**Text section:**
▽

Making Kenya’s Farmers More Climate Resilient
Yvonne Otieno found a way to fight food waste
Yvonne Otieno, founder and CEO of Miyonga ⎮Photo: @Alan Mola
Farmers face many challenges, from growing unsuitable varieties of crops in the wrong ecological zones, to lacking a prerequisite certification that would grant them market access and post-harvest losses caused by the lack of using modern cutting-edge farming technology.
As Miyonga’s CEO, Yvonne deals with these challenges every day. Her company is active in the processing and exporting of fruits and vegetables grown in Kenya.
In 2015, Miyonga began as a small-scale operation located on Yvonne’s own land. As time passed, Miyonga kept growing and now the company provides customers with fresh produce, dried and powdered fruits throughout Kenya and various European countries.

△

**Provided data:**

▽

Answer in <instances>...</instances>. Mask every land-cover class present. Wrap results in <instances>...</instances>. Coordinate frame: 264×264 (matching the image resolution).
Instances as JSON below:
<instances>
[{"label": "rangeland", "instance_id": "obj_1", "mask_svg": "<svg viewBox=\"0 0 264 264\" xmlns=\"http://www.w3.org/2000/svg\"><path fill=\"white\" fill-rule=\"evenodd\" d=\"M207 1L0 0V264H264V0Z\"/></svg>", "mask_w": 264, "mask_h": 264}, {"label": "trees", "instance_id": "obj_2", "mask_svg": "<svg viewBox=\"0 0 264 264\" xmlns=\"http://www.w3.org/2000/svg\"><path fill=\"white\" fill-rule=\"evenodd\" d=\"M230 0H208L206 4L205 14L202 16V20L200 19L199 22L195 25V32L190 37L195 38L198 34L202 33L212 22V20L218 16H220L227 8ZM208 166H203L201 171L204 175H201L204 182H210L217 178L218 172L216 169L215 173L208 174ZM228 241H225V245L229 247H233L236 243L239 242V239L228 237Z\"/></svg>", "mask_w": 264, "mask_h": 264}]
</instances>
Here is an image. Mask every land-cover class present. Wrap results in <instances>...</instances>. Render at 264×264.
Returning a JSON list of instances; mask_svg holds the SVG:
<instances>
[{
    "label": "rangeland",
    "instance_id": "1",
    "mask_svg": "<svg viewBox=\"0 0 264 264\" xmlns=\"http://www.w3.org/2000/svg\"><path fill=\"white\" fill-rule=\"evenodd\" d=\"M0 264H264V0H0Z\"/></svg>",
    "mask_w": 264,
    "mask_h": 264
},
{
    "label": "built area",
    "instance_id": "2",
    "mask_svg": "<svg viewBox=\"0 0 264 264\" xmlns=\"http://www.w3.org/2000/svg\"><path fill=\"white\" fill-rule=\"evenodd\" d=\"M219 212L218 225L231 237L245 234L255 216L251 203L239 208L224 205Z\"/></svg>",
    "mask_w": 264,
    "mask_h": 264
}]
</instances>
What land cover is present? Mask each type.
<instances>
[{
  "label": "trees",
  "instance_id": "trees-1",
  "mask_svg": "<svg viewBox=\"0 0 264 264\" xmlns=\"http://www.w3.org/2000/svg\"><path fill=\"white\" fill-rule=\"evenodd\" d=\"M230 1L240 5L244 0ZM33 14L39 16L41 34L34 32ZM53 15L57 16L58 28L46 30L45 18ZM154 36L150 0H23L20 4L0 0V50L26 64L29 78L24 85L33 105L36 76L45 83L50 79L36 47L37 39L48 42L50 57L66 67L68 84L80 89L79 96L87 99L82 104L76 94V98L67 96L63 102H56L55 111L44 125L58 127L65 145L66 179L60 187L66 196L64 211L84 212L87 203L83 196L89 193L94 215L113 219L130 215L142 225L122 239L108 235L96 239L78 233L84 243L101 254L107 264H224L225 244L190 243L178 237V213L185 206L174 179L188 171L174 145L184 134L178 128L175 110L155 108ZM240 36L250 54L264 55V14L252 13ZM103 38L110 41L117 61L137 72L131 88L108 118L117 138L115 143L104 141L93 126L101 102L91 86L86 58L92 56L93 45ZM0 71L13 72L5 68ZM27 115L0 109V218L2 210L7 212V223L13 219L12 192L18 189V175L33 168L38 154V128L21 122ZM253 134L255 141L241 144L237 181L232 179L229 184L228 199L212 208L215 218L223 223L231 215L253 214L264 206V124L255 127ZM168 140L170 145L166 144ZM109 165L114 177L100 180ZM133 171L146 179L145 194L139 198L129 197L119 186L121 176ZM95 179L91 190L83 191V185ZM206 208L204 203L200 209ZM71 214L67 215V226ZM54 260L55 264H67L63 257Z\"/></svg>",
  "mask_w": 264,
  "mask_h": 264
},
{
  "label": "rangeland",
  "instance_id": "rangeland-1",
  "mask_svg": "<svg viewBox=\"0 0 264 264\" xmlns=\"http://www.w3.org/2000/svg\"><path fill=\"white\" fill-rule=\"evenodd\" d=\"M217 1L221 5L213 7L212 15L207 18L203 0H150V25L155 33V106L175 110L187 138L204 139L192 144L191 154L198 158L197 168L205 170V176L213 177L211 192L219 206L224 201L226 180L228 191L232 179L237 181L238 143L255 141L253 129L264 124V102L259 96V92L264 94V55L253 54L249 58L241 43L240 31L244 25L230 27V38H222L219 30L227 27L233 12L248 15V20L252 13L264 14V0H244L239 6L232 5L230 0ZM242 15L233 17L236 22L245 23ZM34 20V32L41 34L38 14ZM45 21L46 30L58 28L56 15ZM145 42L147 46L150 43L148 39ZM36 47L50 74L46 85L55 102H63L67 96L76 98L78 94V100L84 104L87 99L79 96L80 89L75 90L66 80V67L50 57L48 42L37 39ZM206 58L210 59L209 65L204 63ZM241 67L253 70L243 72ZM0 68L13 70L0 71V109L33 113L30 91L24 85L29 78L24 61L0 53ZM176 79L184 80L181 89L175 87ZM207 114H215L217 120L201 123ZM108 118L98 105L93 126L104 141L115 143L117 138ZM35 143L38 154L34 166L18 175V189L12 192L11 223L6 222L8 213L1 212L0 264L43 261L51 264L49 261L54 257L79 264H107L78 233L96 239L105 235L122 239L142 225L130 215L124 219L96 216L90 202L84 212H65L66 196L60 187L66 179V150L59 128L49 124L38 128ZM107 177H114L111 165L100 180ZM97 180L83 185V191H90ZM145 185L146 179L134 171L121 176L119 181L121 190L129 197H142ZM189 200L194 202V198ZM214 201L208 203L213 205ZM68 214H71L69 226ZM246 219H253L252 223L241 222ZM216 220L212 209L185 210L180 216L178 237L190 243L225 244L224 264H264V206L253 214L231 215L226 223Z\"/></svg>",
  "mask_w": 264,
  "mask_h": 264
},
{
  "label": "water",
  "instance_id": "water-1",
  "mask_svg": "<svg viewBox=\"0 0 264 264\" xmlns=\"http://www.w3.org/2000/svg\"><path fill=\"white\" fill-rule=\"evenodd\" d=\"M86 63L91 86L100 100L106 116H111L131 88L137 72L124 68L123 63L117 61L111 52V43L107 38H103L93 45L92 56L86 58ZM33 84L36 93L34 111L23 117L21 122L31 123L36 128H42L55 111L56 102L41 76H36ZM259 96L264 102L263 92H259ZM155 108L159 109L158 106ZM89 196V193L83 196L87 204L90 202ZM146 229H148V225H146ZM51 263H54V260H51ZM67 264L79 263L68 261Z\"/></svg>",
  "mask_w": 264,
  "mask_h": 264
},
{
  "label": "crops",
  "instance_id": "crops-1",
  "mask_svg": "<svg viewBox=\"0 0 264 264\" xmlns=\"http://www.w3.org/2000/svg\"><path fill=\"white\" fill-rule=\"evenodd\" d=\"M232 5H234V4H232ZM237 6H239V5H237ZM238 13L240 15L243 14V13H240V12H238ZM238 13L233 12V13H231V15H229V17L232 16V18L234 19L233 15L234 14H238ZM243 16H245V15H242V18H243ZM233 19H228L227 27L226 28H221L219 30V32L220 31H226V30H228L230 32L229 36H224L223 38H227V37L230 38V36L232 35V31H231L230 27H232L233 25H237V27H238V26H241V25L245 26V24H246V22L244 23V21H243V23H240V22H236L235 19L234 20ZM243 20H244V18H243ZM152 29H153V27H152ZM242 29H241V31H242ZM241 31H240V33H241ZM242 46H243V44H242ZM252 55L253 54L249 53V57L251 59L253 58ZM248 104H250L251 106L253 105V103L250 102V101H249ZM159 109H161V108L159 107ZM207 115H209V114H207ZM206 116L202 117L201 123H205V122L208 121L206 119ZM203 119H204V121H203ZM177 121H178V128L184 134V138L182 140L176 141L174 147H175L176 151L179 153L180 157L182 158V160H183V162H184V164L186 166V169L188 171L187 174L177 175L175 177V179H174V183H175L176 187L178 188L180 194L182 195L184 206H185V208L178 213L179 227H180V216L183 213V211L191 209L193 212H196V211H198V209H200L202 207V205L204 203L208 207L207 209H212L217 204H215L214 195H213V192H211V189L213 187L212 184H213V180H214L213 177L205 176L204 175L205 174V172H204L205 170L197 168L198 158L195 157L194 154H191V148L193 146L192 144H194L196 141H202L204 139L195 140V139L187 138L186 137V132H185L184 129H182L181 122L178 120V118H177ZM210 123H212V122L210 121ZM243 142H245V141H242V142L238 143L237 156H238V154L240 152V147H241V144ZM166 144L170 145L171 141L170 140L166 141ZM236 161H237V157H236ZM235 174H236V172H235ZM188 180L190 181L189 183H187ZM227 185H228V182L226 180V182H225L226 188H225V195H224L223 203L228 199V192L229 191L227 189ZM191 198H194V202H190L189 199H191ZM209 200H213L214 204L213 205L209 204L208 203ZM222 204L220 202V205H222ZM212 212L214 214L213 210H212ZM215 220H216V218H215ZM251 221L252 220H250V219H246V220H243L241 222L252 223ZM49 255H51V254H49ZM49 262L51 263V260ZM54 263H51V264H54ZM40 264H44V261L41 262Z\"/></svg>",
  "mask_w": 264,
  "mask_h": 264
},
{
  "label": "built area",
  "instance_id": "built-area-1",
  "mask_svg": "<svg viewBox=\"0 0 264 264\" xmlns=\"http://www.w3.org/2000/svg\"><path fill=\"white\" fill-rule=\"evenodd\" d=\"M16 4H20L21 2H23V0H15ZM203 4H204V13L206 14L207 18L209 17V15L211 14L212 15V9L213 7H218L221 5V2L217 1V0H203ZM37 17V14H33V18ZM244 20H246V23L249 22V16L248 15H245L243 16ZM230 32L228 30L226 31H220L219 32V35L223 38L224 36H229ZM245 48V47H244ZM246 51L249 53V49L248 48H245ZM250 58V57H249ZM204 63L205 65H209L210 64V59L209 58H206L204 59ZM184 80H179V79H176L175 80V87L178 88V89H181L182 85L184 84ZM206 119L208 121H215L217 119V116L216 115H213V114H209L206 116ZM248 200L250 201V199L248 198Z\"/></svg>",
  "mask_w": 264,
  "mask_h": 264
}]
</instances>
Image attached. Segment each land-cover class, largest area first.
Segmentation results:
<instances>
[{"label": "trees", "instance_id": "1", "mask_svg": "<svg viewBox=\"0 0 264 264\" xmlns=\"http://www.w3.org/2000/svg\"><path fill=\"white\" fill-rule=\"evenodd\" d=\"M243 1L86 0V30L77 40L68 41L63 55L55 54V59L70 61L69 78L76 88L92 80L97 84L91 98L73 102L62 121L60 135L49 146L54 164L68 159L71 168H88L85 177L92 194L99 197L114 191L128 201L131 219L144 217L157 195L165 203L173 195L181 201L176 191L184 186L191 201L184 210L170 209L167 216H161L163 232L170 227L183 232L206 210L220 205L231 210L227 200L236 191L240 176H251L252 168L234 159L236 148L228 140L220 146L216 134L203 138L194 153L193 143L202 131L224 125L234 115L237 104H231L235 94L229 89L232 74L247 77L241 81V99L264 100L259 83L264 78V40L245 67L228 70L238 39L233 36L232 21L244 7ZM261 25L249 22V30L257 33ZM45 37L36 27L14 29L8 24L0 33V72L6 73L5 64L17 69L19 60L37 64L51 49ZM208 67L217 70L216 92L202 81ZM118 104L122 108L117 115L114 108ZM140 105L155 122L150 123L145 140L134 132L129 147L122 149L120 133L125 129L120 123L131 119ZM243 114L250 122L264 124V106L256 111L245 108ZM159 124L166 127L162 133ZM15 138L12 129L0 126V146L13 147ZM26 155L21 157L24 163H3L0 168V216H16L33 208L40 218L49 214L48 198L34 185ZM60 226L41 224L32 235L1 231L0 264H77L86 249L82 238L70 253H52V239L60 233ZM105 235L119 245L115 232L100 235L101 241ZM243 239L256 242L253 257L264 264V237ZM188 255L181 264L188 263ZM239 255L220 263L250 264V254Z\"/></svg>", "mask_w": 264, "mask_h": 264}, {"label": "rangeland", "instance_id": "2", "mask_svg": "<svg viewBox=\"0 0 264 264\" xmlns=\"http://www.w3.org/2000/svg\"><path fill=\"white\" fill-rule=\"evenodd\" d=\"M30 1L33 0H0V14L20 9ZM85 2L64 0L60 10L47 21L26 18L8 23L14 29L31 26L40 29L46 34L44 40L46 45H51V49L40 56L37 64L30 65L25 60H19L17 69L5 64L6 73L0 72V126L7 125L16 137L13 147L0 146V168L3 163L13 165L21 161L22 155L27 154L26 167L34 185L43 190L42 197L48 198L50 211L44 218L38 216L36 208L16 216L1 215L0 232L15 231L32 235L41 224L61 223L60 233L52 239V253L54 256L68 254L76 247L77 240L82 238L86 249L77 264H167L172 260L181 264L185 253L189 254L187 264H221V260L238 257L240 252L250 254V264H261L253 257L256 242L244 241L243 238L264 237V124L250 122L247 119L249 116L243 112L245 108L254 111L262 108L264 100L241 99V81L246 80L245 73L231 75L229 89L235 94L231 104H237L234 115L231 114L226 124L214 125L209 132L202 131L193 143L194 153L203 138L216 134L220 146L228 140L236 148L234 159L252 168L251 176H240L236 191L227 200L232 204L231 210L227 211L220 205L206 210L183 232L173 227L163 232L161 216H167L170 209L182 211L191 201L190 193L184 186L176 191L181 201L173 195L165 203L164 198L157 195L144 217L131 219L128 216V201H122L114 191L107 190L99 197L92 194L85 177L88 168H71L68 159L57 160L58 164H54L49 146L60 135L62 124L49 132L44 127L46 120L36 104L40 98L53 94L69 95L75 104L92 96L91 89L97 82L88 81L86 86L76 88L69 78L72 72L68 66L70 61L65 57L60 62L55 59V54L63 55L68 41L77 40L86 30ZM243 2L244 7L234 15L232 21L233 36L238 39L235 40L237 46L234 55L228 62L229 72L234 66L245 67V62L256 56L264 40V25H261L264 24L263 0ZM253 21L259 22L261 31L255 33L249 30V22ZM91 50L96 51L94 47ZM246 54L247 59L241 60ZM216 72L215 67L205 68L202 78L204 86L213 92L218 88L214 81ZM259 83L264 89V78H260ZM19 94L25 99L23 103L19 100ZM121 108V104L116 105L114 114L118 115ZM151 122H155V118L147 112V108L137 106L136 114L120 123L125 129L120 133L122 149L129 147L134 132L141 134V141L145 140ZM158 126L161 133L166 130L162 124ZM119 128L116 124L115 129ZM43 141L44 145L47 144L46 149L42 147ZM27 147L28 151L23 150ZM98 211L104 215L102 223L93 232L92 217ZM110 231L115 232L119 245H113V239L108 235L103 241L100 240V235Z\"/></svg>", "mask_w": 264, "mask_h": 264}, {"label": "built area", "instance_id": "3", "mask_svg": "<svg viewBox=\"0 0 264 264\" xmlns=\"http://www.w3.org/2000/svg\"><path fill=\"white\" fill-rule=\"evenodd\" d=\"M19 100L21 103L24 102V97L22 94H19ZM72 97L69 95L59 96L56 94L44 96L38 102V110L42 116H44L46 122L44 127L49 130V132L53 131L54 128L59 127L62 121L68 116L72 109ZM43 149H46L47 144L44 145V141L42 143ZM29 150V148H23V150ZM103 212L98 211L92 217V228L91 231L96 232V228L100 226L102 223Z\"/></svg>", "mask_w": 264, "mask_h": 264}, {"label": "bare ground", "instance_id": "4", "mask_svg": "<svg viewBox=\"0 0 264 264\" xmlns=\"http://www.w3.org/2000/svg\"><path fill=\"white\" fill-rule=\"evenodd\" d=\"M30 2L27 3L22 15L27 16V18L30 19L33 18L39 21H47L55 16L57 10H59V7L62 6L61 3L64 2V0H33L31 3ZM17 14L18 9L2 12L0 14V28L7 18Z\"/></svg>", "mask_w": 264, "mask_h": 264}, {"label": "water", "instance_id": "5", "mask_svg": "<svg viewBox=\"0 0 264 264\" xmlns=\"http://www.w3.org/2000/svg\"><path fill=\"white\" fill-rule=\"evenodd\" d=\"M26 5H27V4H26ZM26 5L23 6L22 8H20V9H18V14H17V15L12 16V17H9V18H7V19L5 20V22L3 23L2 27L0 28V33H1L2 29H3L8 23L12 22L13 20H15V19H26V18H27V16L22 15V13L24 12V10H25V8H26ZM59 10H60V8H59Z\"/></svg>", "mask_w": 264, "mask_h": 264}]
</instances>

△

**Work required:** In the piece on Kenya's farmers, where was Miyonga located when it began as a small-scale operation in 2015?

**Solution for this task:** On Yvonne's own land.